Ведь вся семья загинула, как ее взяли! Один за другим в могилу сошли… А ей хоть бы что, ходит, как атомная бомба!

– А что ей плохо что ли? – продолжалось обсуждение. – Она теперь полная хозяйа в квартире. Одна забота – жизнь себе устроить!Недолго горевала по мужу-то… Враз замухрышку себе нашла…лишь бы не одной…А он-то,замухрышка этот,выпить не дурак. Не то что Данька… Второго родила, а этот теперь, словно и не нужен… Дичком растет…

Танька и впрямь боялась соседских расспросов. Все ее усилия приучить Светика звать нового мужа папой не увенчались оуспехом. Светик не тольо отказывался называть его отцом, но и вообще  никак не называл, ведя с ним или о нем обезличенные разговоры.

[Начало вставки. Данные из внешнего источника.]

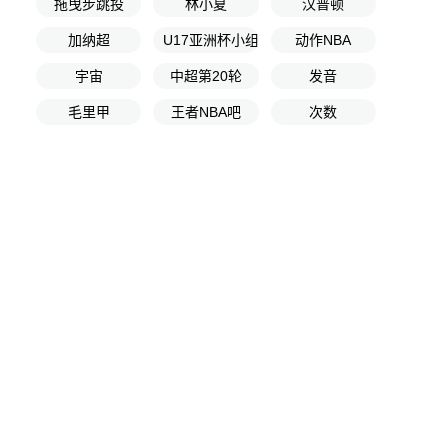
拖曳步跳投
林小夏
汉普顿
加纳超
U17亚洲杯小组赛B组第2轮
动作NBA
宇宙
中超第20轮
发音
毛里甲
王者NBA吧
次数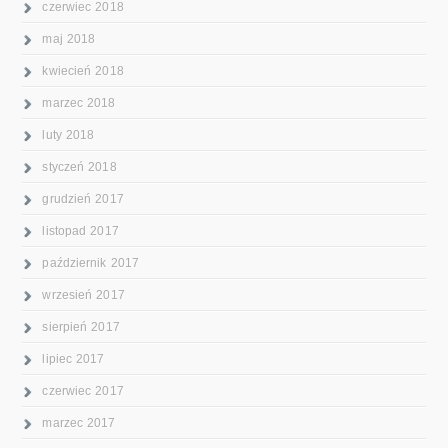
czerwiec 2018
maj 2018
kwiecień 2018
marzec 2018
luty 2018
styczeń 2018
grudzień 2017
listopad 2017
październik 2017
wrzesień 2017
sierpień 2017
lipiec 2017
czerwiec 2017
marzec 2017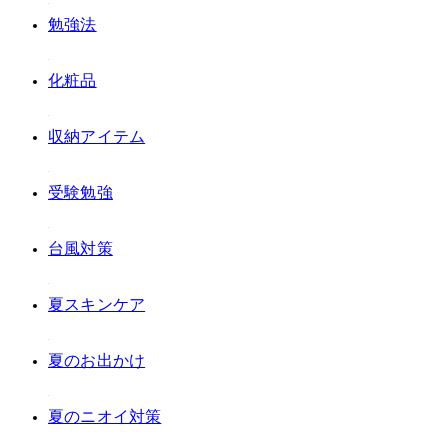
#勉強法
#化粧品
#収納アイテム
#受験勉強
#台風対策
#夏スキンケア
#夏のお出かけ
#夏のニオイ対策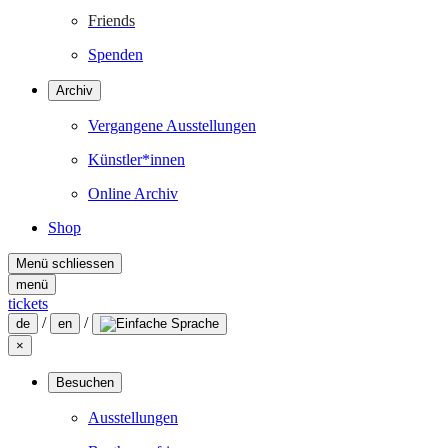
Friends
Spenden
Archiv
Vergangene Ausstellungen
Künstler*innen
Online Archiv
Shop
Menü schliessen
menü
tickets
/
/
de
en
×
Besuchen
Ausstellungen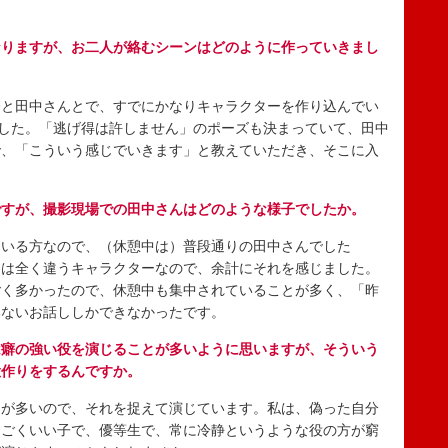
。
なりますが、お二人が絡むシーンはどのように作っていきまし
と田中さんとで、すでにかなりキャラクターを作り込んでい
ました。「逃げ得は許しません」のポーズも決まっていて、田中
で、「こういう感じでいきます」と教えていただき、そこに入
ですが、撮影現場での田中さんはどのような様子でしたか。
いる方なので、（休憩中は）普段通りの田中さんでした
とは全く違うキャラクターなので、余計にそれを感じました。
ごく多かったので、休憩中も集中されていることが多く、「昨
いないお話ししかできなかったです。
は癖の強い役を演じることが多いように思いますが、そういう
役作りをするんですか。
が多いので、それを捉えて演じています。私は、偽った自分
すごくいい子で、優等生で、常に冷静というような役の方が窮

Он завидовал детям, которых за ручку вели отцы и хотел, чтобы и его также за ручу повел его отец. Но в его детских мечтах отец представлялся большим и добрым, сильным и  обязательно в красивой форме, как у того мальчишки, которого он встретил однажды в своем дворе, где располагался детский сад, и куда  мальчишку вел его отец. И, хотя он почти не помнил своего отца, в его подсознании остался образ большого человека, от которого пахло бензином и чем-то вкусным, что он ему приносил.

От мужа и свекров Таньке досталась и небольшая дачка в дачном подмосковном поселке, куда она время от времени наезжала с детьми и новым мужем. Светик ждал этих поездок с нетерпением. На даче был лес, пруд, и мать отпускала его гулять с соседскими ребятишками, которые приезжали на лето к бабушкам и дедам. Огородничать мать не любила, и все, что росло, посажено было до нее,  давно одичало и заросло травой. Новый муж и подавно не был озабочен дачными делами. Зато с удовольствием хлопотал на задворках над шашлыком, предвкушая удовольствие выпить и хорошо поесть.

Через соседсие ограды Светик видел клубничные грядки, кусты смородины и малины, наливавшиеся соком сливы и яблони, и вздыхал, отводя свои горящие глазенки от этого роскошества. Он никогда ничего ни у кого не просил. Но соседи, понимая его детские желания, угощали его сами. И Светик радовался их доброте и тому семейному теплу, которого был лишен сам.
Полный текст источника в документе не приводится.